Née d’une mère ojibwé, Louise Erdrich n’a cessé, au fil d’une œuvre riche et passionnante (La chorale des maîtres bouchers, Love Medecine, La malédiction des colombes, Dans le silence du vent, LaRose, entre autres), d’honorer, en conteuse hors pair et passeuse de traditions, la culture amérindienne, celle de ses ancêtres de la réserve de Turtle Mountains, dans le Dakota du Nord. Si L’enfant de la prochaine aurore (paru en 2017 aux États-Unis sous le titre Future Home of the Living God) s’ancre moins directement dans la réalité indienne, il en épouse certains contours puisque le personnage principal du roman, Cedar Hawk Songmaker, est une jeune Indienne qui a été adoptée à la naissance par un couple d’avocats, des Blancs progressistes de Minneapolis.

Connaître ses deux familles

Cedar a reçu une lettre de sa mère biologique. Mais à quoi bon rencontrer cette famille qu’elle a idéalisée ? Tout change quand, enceinte, elle admet que l’enfant à naître doit savoir d’où il vient et connaître ses deux familles. C’est là que l’on mesure la force du talent de Louise Erdrich qui, loin de craindre les confrontations délicates, les embrasse sans ambages : la rencontre entre Cedar et sa mère biologique, Mary presque senior (dans la famille Potts, le prénom Mary se transmet de mère en fille), est un moment de rare intensité.

La grossesse de Cedar s’annonce à hauts risques, mais pas pour des raisons médicales. Le monde dans lequel elle vit est en danger, et l’avenir préoccupe. L’évolution des espèces s’est arrêtée, les États-Unis sont sur le point d’être déclarés en état d’urgence, un gouvernement religieux et totalitaire y a décrété un black-out des médias. On pressent que tout pourrait entrer dans une autre dimension, alors que nombre d’incertitudes demeurent. C’est la raison pour laquelle Cedar décide de vider son compte en banque et de faire un maximum de provisions - pour le bébé, mais aussi d’alcool et de munitions, qui pourront servir un jour de monnaie d’échange.

Signalement, enfermement

Tout bascule quand Cedar apprend que les autorités imposent aux femmes enceintes de se signaler. Un renforcement du Patriot Act permet dans la foulée de maintenir celles-ci à l’hôpital le temps de leur grossesse, afin qu’elles accouchent sous contrôle. Ensuite, personne ne sait précisément ce qu’il advient des bébés.

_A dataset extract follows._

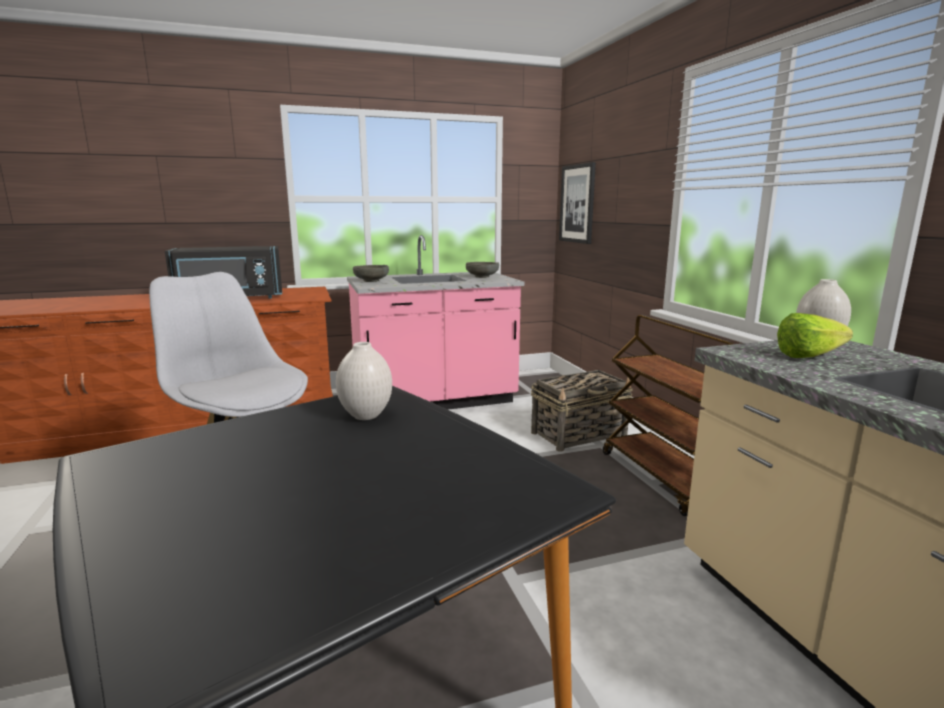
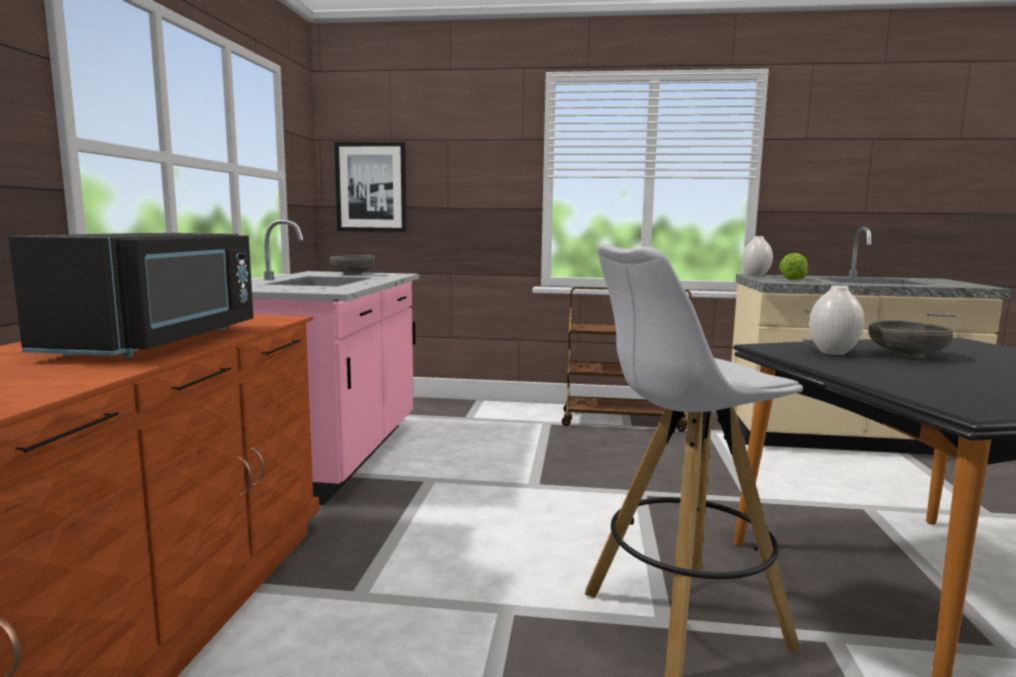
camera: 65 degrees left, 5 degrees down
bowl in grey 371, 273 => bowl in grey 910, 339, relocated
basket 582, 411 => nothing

Cedar n’a dès lors d’autre choix que de se terrer dans sa petite maison, avant de se résoudre à fuir.

© Hilary Abe

Ce que le lecteur a dans les mains est le journal de bord, à la fois "récit et enquête au cœur de l’étrangeté des choses", par lequel Cedar s’adresse à son enfant à naître, en toute vérité. Entamé à quatre mois de grossesse, il nous conduira jusqu’à son terme, le 25 décembre d’une année inconnue. Malgré le monde qui attend ce nouvel être, Cedar demeure confiante, courageuse, résolue, débordante d’amour maternel. "Tu es extraordinaire, un être de lumière, et je n’ai pas peur." Plus loin, elle avoue : "Un grand souhait me parcourt. Je suis dévorée de curiosité. Je veux voir plus loin que ma vie, plus loin que la tienne, or voilà précisément ce qui, au dire du paléontologue, n’existera plus : le récit".

Expérience fondatrice

Dans les pas de La Servante écarlate de Margaret Atwood et sous le patronage de Hildegarde de Bingen, Louise Erdrich signe une dystopie interpellante et addictive qui place les femmes au cœur d’un système ultra-maîtrisé, où la privation de liberté et le contrôle de la procréation sont devenus des leviers du pouvoir. À travers l’expérience fondatrice de la maternité dans ce contexte si particulier, surgissent nombre de questions. Qu’il s’agisse de l’évolution (ici plutôt la régression) de la vie sur Terre, de la famille, de la place du père, de l’identité indienne comme force et refuge, de la brièveté de nos existences, des lectures qui sauvent, Louise Erdrich captive avec une belle maîtrise. On ne peut révéler ce qu’il adviendra de Cedar et de son bébé, simplement témoigner du caractère visionnaire et saisissant de L’enfant de la prochaine aurore. Une fiction fascinante, qui n’est pourtant qu’à un fil de la réalité américaine.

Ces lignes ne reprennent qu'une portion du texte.